Features of the real-time multi-task operating system uCOS-III
UCOS-III is a brand new real-time kernel derived from the world's most popular real-time kernel uC/OS-II, in addition to providing a series of familiar system services, fully revised the API interface, make uC/OS-III more intuitive and easier to use. This product can be widely used in the design and development of communication, industrial control, instrumentation, automotive electronics, consumer electronics, and office automation equipment.
UCOS-III is a preemptible multi-task kernel that supports round-robin scheduling of tasks with the same priority. It can be transplanted to many different CPU architectures. UC/OS-III is designed for embedded systems and can be solidified together with application code into Rom.
UCOS-III allows you to configure the real-time operating system at runtime. All kernel objects, such as tasks, stacks, semaphores, event groups, message queues, messages, mutex semaphores, memory partitions, and timers, are allocated at runtime. This prevents excessive resource allocation during compilation.
UCOS-III allows any number of tasks, semaphores, mutex semaphores, event flags, message queues, timers, and memory partitions (limited by the available CPU Ram size ).
UCOS-III adds many very useful functions, such as nesting mutex semaphores, nesting task pause, and sending signals to tasks without semaphores, no message queue is required to send messages to tasks. Wait for Multiple kernel objects, register tasks for specific conditions of 'errno' or other tasks, and implement built-in performance measurement and deadlock prevention, user-Defined hook functions.
UCOS-III also has built-in support for Kernel-aware debugging. Allows the kernel-aware Debugger to conveniently detect and display uC/OS-III variables and data structures, and also allows uC/probe to display and change variables at runtime.
μCOS-III is a multi-task kernel that can be preemptible. It is the most important task to always run in ready state. The μC/OS-III supports an unlimited number of tasks and allows tasks to monitor stack growth at runtime. It also supports an unlimited number of priorities. However, generally, 32 to 256 different priorities are sufficient for most applications.
What is particularly useful for today's design is rotation scheduling tasks with the same priority. The μC/OS-III allows multiple tasks to run at the same priority, each of which is a time slice specified by the user. Each task can define its own time unit. If its complete time unit is not necessary, each task can discard the time slice. The μC/OS-III also allows unlimited number of kernel objects such as tasks, semaphores, mutex, signal flag, message queue, timer and memory partitions. Most of the μC/OS-III is configurable at runtime.
The μC/OS-III provides close to zero interruption stop times. The μC/OS-III has some internal data structures and variables that require atomic access (which cannot be interrupted ).
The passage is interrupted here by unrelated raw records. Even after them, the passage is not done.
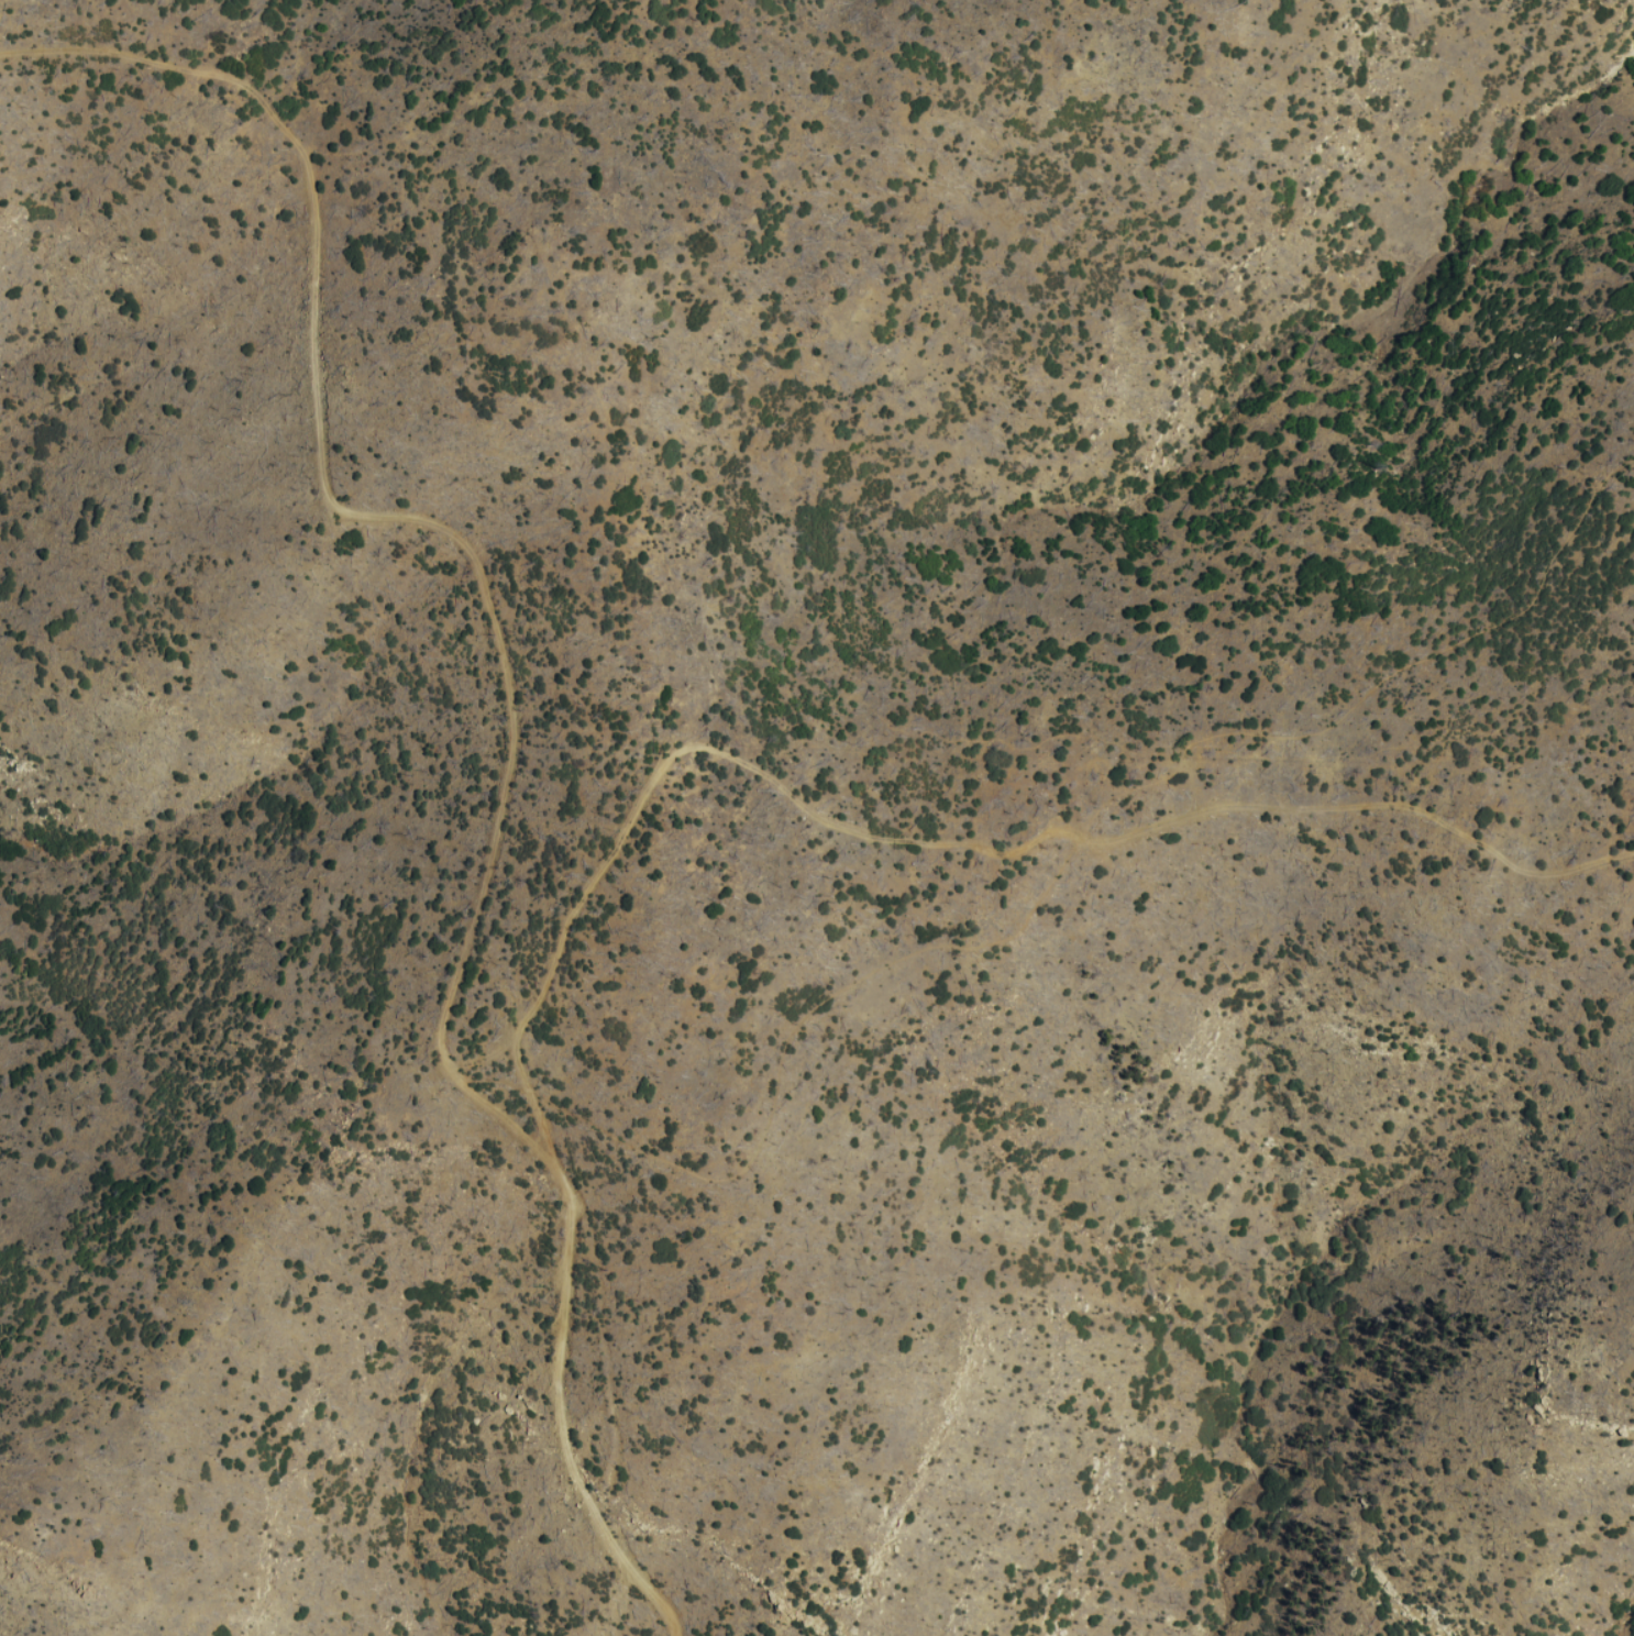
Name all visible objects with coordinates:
road: (395, 516)
road: (928, 842)
road: (1052, 888)
road: (562, 1415)

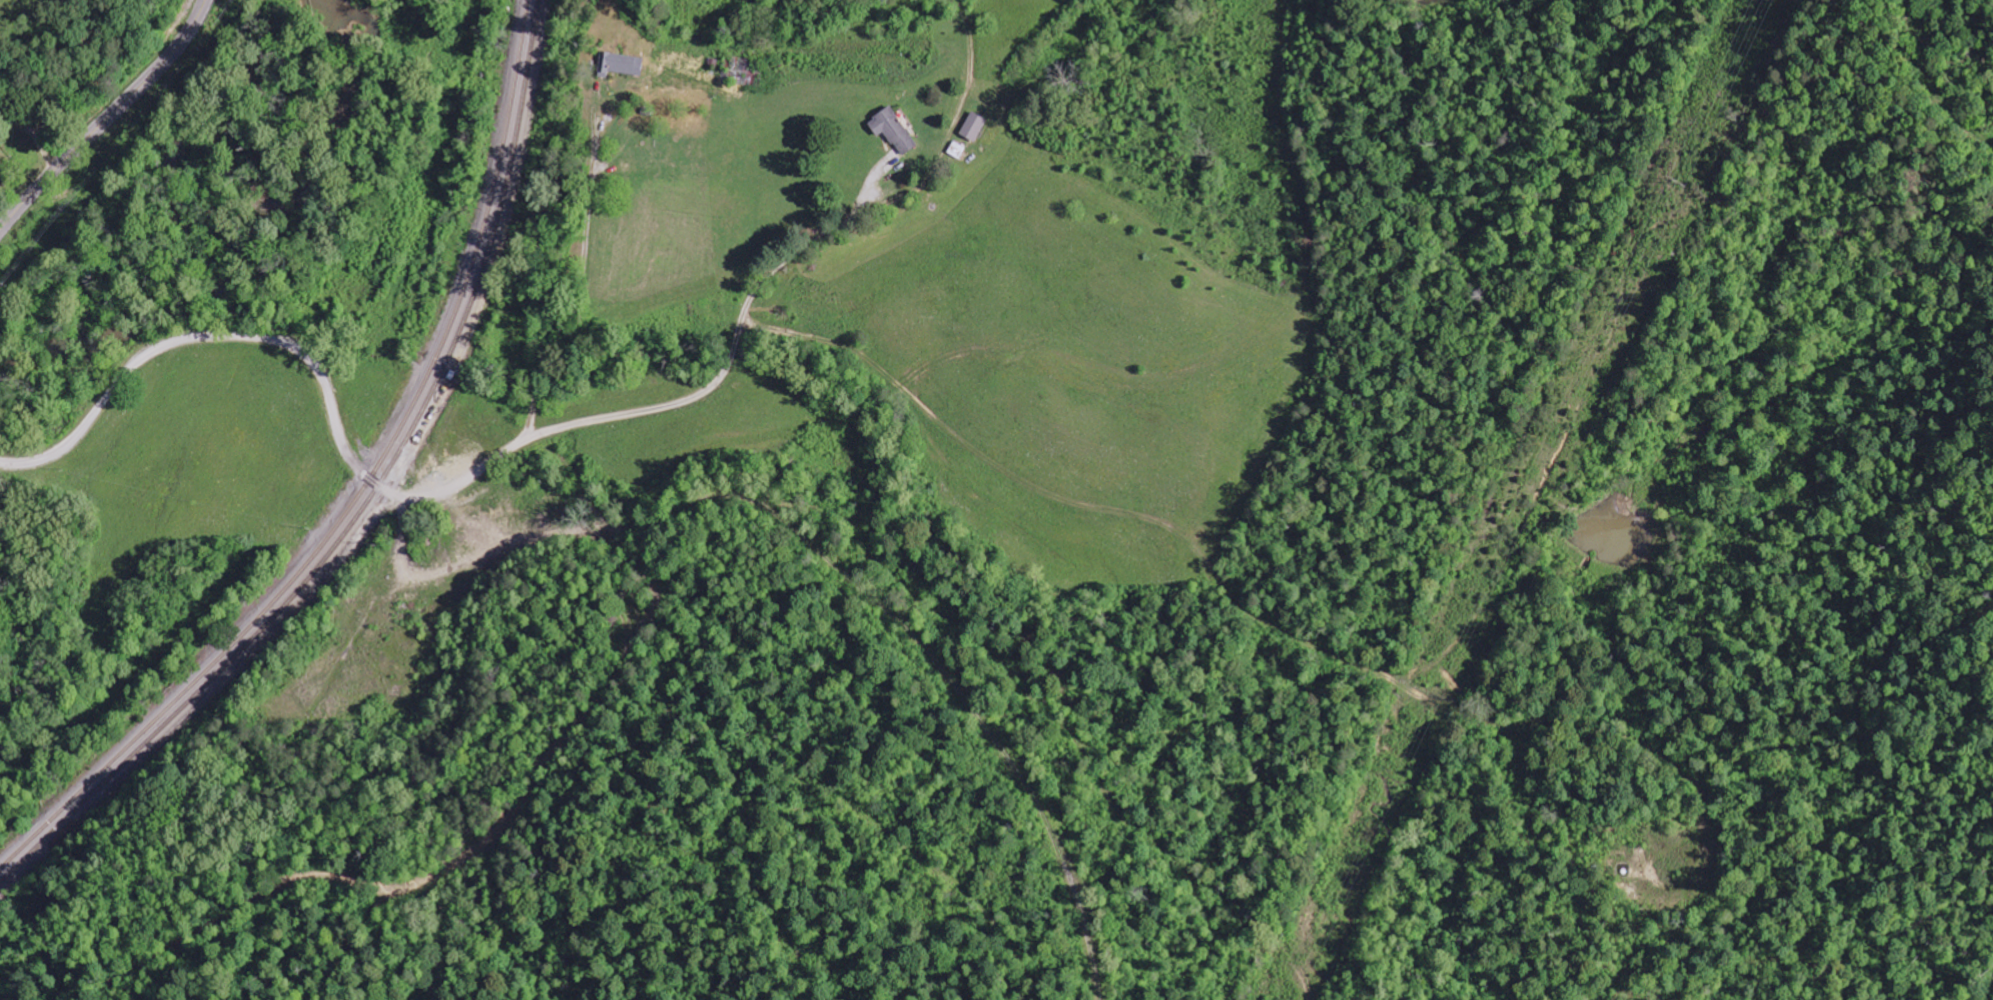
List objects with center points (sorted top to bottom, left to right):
building: (619, 65)
road: (106, 118)
building: (972, 127)
building: (892, 131)
building: (0, 171)
road: (355, 465)
railway: (364, 492)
Protection in these key areas is implemented by lock scheduling, rather than by disabling interruption. The interrupted clock cycle is almost zero, ensuring that the real-time operating system will be able to respond to some of the fastest interruption sources.
Allows tasks to use the same priority. Time slice scheduling is used for multiple tasks with the same priority.
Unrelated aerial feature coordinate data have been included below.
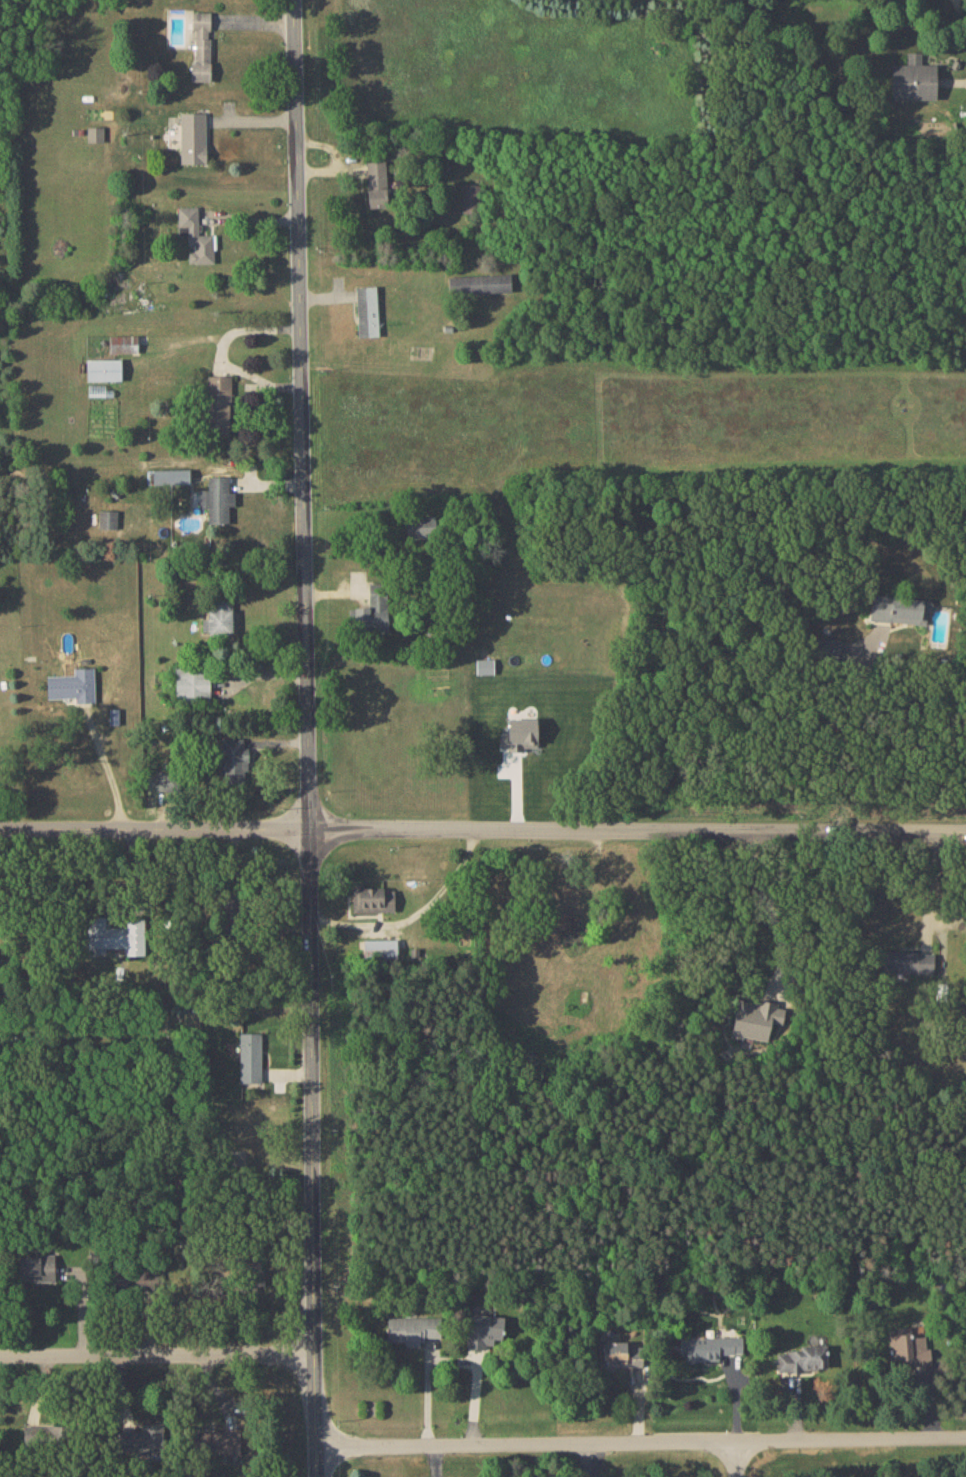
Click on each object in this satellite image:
road: (680, 13)
road: (959, 23)
building: (201, 46)
building: (913, 79)
road: (962, 82)
building: (94, 133)
building: (192, 137)
building: (376, 184)
building: (470, 195)
building: (195, 235)
building: (479, 283)
building: (367, 311)
building: (123, 343)
building: (103, 369)
building: (219, 404)
building: (170, 475)
building: (217, 499)
building: (107, 519)
building: (420, 527)
building: (898, 609)
building: (222, 615)
building: (370, 620)
building: (822, 645)
building: (191, 683)
building: (72, 685)
building: (520, 733)
road: (308, 738)
road: (844, 743)
building: (233, 760)
road: (107, 768)
building: (164, 780)
road: (483, 832)
road: (929, 885)
building: (372, 898)
road: (769, 911)
building: (115, 935)
building: (380, 948)
building: (907, 962)
building: (756, 1018)
building: (249, 1058)
building: (37, 1267)
building: (412, 1329)
building: (484, 1330)
building: (709, 1347)
building: (907, 1349)
building: (613, 1354)
road: (157, 1357)
building: (803, 1359)
road: (833, 1439)
building: (142, 1440)
building: (216, 1441)
road: (527, 1444)

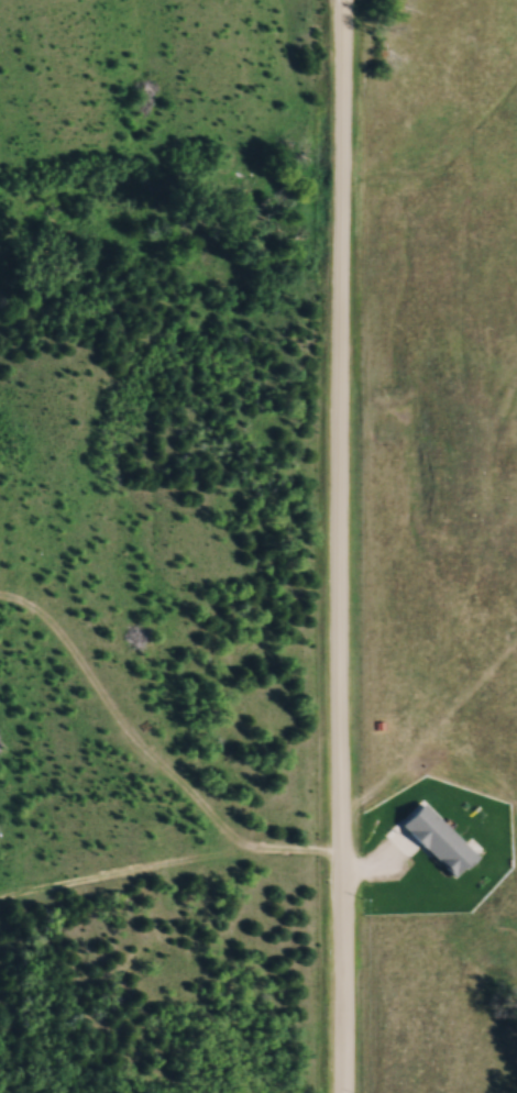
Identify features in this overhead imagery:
road: (339, 546)
building: (436, 839)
There can be any number of tasks, any number of semaphores (semaphore), mutex, event flag, queue, and Timer) and any allocated storage block capacity (limited by the amount of Ram available to the user's CPU)
A mutex-type semaphores that can be nested. nested tasks are suspended.
Sends a semaphore to a task without a semaphore request and sends a message to a task without a Message Queue request.
A task can be suspended by multiple elements of the kernel ).
Add a task to the status or error code of another task.
Internal performance testing. The maximum disconnection time and maximum scheduling time of each task can be obtained, and the maximum disconnection time and maximum scheduling time of the system can be obtained.
Algorithms that select and determine the priority can be written in assembly languages to take advantage of some CPU advantages with special commands, such as placement and reset commands, and counter clearing (clz ); find the first non-zero-bit (ff1) command.
The method for accessing critical resources is changed from Guanzhong disconnection to locking the scheduler, so that the number of clock cycles for Kernel Guanzhong disconnection is almost zero, ensures that the μC/OS-III can respond to interruptions at the fastest speed.